Kardeşim uyanmıştı bağırmamdan sonra yeni uyandığı için ilk etrafına baktı. Sonra söylediğimi anlamış olacak ki " ne oldu?" diye sordu. Ben dayanamamış dışarı çıkmıştım ağlamamıştım çünkü benim babam gelecekti ölmemişti o amcam onları almaya gitmiş bizim arabamızla ön koltukta gelecekti. Babaannem bana ve kuzenime etrafı toplamamızı söylemişti. Neymiş? Gelen olurmuş'ta etraf dağınık olmasaymış yapmamıştım hiçbir şey sadece oturuyordum amcamların balkonunda burada bekleyecektim . Camiden hocanın anonsu yankılandı .
"Ali oğlu Hüseyin vefaat etmiştir. "
Kardeşimle göz göze geldik o an çünkü o ana kadar ikimizde inanmıyorduk babamızın öldüğünü o an tuttuğum göz yaşlarımı akıttım hoca söylüyordu.
" öldü ozaman doğrudur değil mi ? Neden sağ olan birine öldü desin ki?" Yine inanmadım benim babam birazdan gelecekti. Önceden çok düşünürdüm babam eğer ölseydi ne olurdu ne yaparım babasızlık nasıl bir şey bir daha bizim yanımızda olamaması , gözlerini görememek , kokusunu duyamamak ,sarılamamak nedir? Yada babam ölse babamın yüzünü unuturmuyum çok düşünürdüm. Şimdi diyorlar ki bana düşündüğün herşeyi yaşıyorsun baban gitti...
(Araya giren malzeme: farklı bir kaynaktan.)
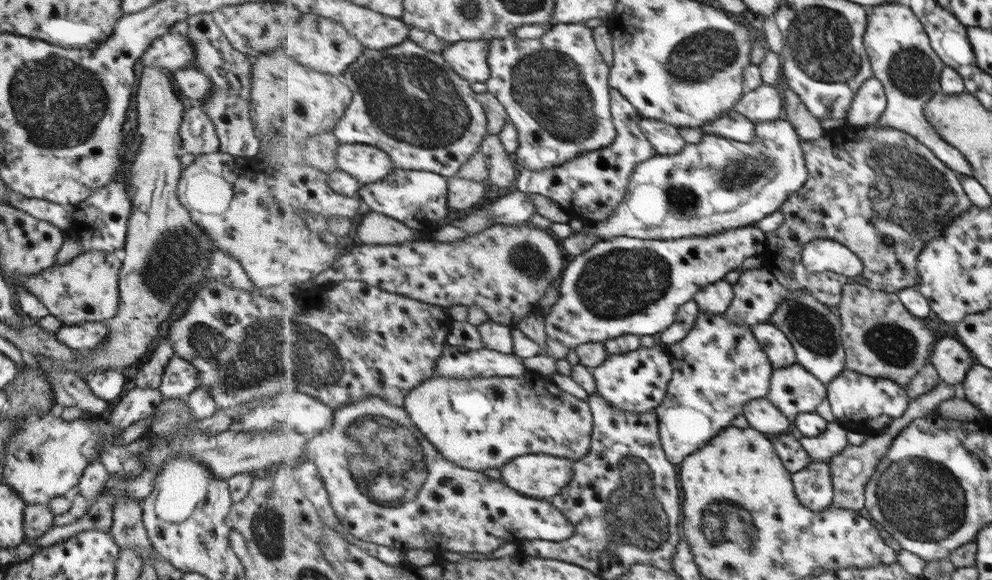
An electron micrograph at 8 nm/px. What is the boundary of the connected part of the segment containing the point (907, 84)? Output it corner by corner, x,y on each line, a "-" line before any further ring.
905,1
895,3
885,3
871,8
868,16
868,27
865,36
865,45
870,61
874,69
874,76
877,77
884,84
886,95
888,96
888,107
884,115
880,118
877,126
869,126
870,128
882,128
882,126
889,126
896,130
913,135
918,138
925,146
928,146
934,151
935,156
942,160
951,170
954,170
959,175
972,176
972,166
967,162
959,151
954,147
949,147
949,143
938,131
930,124
926,117
926,104
937,93
941,93
942,72
947,66
946,62
937,54
934,49
930,36
926,31
926,26
923,21
915,14
915,11

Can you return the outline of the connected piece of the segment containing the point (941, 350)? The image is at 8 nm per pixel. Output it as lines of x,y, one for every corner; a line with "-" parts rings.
943,338
935,344
935,352
931,356
932,366
939,371
939,377
941,377
942,382
947,384
959,384
966,377
967,370
969,366
973,364
971,356
969,356
969,350
963,347
961,342
953,340
953,338

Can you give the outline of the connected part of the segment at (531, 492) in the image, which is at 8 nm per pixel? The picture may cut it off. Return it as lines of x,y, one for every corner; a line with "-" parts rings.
527,454
507,462
500,470
501,480
521,494
551,500
573,481
573,464
570,458

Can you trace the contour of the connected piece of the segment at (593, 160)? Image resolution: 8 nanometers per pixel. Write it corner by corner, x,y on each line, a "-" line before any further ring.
611,87
612,114
618,136
614,144
601,150
583,154
561,166
545,170
519,171
516,186
528,194
541,194
556,202
562,210
573,219
586,223
605,222
613,216
630,190
631,177
639,164
650,160
658,154
650,139
642,131
642,114
638,108
623,96
616,88

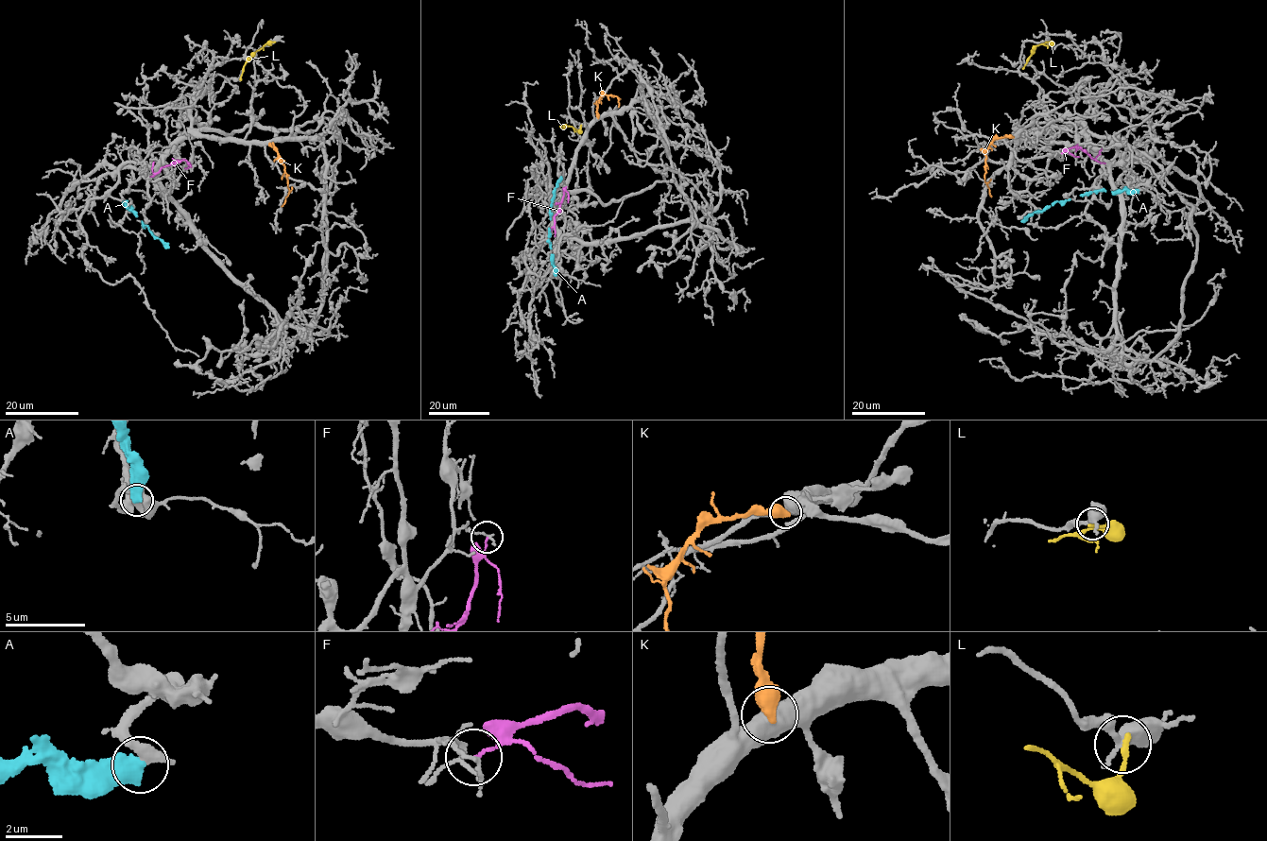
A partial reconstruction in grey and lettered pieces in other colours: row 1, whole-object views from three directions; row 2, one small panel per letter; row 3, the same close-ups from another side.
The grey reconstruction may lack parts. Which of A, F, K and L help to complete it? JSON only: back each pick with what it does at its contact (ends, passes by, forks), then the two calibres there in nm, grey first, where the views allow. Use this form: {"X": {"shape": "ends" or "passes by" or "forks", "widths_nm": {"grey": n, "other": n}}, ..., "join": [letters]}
{"join": []}

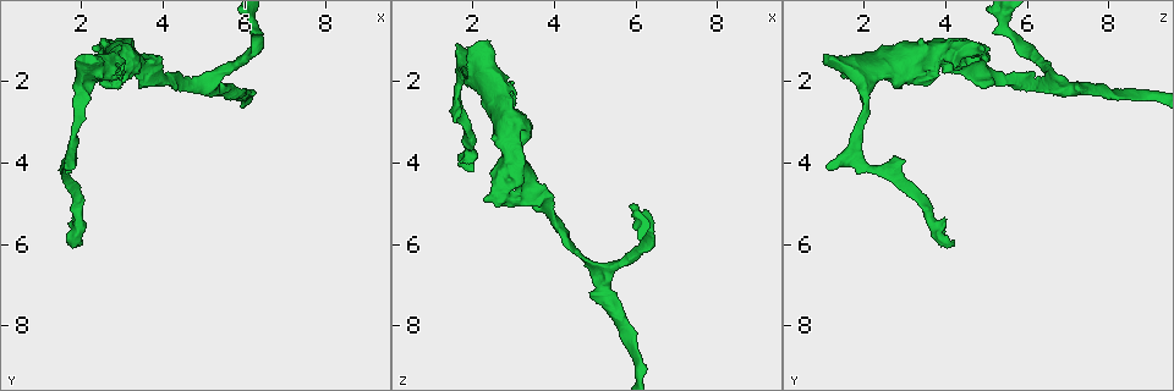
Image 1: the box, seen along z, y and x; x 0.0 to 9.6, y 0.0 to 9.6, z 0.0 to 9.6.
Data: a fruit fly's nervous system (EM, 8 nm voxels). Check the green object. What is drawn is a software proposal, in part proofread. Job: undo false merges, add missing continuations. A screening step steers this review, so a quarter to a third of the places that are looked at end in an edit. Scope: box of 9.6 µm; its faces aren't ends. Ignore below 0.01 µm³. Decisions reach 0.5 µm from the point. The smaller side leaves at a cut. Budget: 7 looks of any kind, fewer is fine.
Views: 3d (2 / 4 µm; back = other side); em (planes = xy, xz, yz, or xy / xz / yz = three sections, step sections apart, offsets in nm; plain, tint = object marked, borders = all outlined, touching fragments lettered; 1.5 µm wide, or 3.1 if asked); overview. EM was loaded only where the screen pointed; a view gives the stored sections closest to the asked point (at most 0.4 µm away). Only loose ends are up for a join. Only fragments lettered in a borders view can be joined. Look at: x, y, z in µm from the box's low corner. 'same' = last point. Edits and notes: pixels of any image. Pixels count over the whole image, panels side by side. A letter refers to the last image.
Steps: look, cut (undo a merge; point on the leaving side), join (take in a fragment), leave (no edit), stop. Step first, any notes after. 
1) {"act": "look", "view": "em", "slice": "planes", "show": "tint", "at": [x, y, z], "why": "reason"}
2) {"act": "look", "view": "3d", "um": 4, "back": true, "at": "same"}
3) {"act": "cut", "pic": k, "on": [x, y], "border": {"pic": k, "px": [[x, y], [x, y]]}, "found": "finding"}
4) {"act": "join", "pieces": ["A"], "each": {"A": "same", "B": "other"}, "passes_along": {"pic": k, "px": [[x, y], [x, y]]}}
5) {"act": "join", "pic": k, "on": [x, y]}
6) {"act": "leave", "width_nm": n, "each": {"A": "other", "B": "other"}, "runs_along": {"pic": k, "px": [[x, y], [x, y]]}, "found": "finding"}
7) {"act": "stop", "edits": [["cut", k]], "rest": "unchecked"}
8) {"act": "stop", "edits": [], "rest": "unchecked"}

{"act": "look", "view": "em", "slice": "planes", "show": "tint", "at": [1.75, 3.80, 1.60], "why": "branch point"}

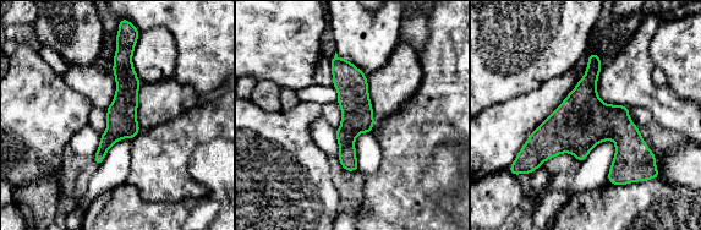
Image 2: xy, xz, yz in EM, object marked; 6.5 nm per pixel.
{"act": "look", "view": "em", "slice": "planes", "show": "borders", "at": "same"}

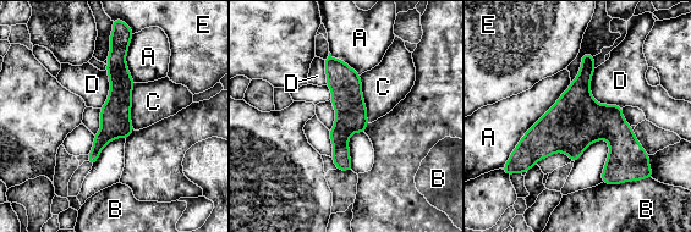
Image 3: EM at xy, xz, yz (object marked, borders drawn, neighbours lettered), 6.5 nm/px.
{"act": "leave", "each": {"A": "other", "B": "other", "C": "other", "D": "other", "E": "other"}, "runs_along": {"pic": 3, "px": [[121, 48], [115, 125], [92, 160]]}, "found": "continuous, no second neuron"}

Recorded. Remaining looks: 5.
{"act": "look", "view": "em", "slice": "planes", "show": "borders", "at": [2.10, 1.40, 1.15], "why": "an open end"}

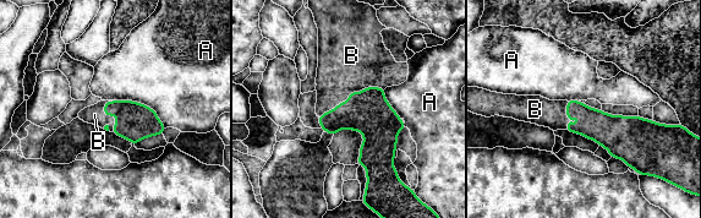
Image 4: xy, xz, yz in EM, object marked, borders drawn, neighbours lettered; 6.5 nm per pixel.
{"act": "join", "pic": 4, "on": [351, 55], "longest_contact_nm": ["B", 480], "each": {"A": "other", "B": "same"}, "found": "it goes on there"}

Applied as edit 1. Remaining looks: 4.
{"act": "look", "view": "em", "slice": "planes", "show": "borders", "at": [3.40, 1.75, 3.35], "why": "thick end"}

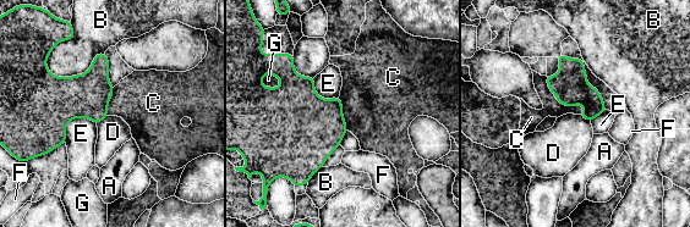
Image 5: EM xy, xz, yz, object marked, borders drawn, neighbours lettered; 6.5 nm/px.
{"act": "leave", "each": {"A": "other", "B": "other", "C": "other", "D": "other", "E": "other", "F": "other", "G": "other"}, "border": {"pic": 5, "px": [[96, 123], [72, 118], [65, 143]]}, "found": "none of them fits"}

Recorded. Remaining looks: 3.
{"act": "stop", "edits": [["join", 4]], "rest": "unchecked"}

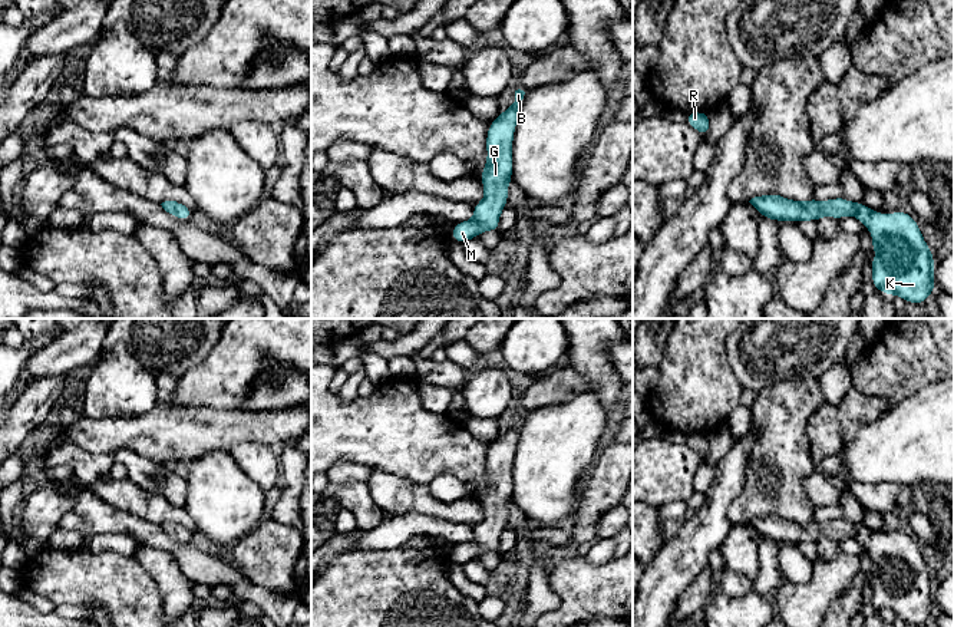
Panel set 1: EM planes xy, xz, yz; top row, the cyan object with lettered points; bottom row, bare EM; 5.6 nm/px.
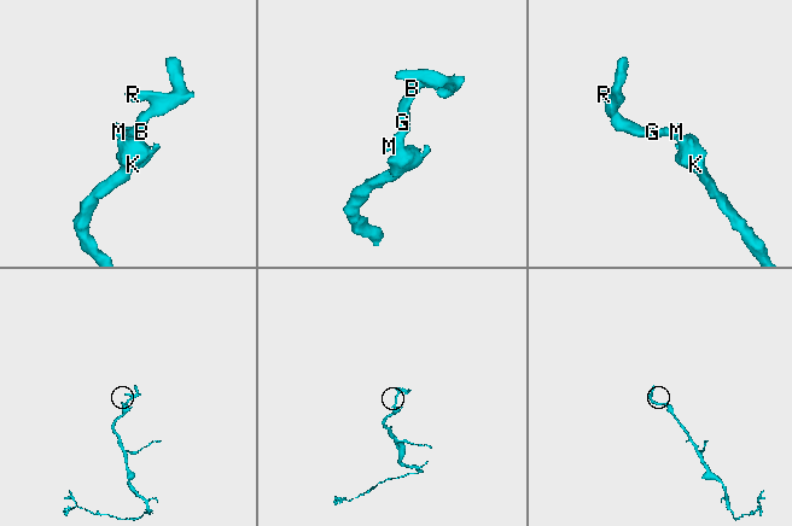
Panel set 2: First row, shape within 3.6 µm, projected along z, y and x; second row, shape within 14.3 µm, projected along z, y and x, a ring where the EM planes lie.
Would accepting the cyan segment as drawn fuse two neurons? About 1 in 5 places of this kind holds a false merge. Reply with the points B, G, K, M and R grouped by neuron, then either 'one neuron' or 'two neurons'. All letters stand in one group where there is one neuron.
groups B G K M R; one neuron

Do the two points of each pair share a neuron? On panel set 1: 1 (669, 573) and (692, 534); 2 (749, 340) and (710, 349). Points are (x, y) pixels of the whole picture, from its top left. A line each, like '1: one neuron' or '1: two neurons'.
1: one neuron
2: two neurons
Üç saate yaklaşık bekledim o balkonda Nihayet avluya kırmızı arabamız girdi. Bir anda ayağa kalktım hani babam ölmüştü geldi işte merdivenleri iniyordum ki adımım yarıda kaldı. Arabamızın arkasından yeşil üzerinde "cenaze nakil aracı" yazan bir araba daha girdi. Babam gelmişti ama ne arabamızda nede ön koltukta , yeşil aracın arkasında tahta tabutun içindeydi. Benim ilk aşkımı ,kahramanımı bir tahta tabuta koymuşlardı. Arabaya koştum iki adam tuttu kollarımdan izin vermiyorlardı babama gitmeme ayaklarım taşımadı beni dizlerimin üzerine çökmeden o iki adam tutmuştu beni
Babamı arabadan indirmişler evimize getirmişlerdi tabuttanda çıkarmışlardı battaniye vardı babamın üzerinde bıçakta koymuşlardı üstüne. Babam ölmeden önce morga girmek istemediği için yıkamamışlardı köyün hocası yıkayacakmış. Görmek istemiştim babamı dört aydır görmüyordum bir dahada hiç göremeyecektim. İlk göstermek istemediler sonra açtılar battaniyeyi beyaz bir örtü daha vardı üzerinde. beyaz olan örtü kefenmiş adı ben ilk defa Ogün öğrendim adını kandı her yeri babamın başına gelen kısım hep kandı her yer kandı. Korktum kaçtım balkona zaten herkes ağlıyor aĝıt yakıyordu bağırarak biraz balkonda oturduktan sonra eve girmiş annemin yanına oturmuştum. Babamın ayağı görünüyordu kefenden o an inandım babam ölmüştü. Çünkü ben babamın ayağını biliyordum babamın ayakları hep ağrırdı bizde masaj yapardık benim ellerim küçüktü ve hep yorulurdum bırakmak isterdim babamda hep daha fazla yapmamı isterdi. "Keşke" daha çok yapsaydım baba yoruldum demeseydim ama öğrendim "keşkelerle yaşanmıyor."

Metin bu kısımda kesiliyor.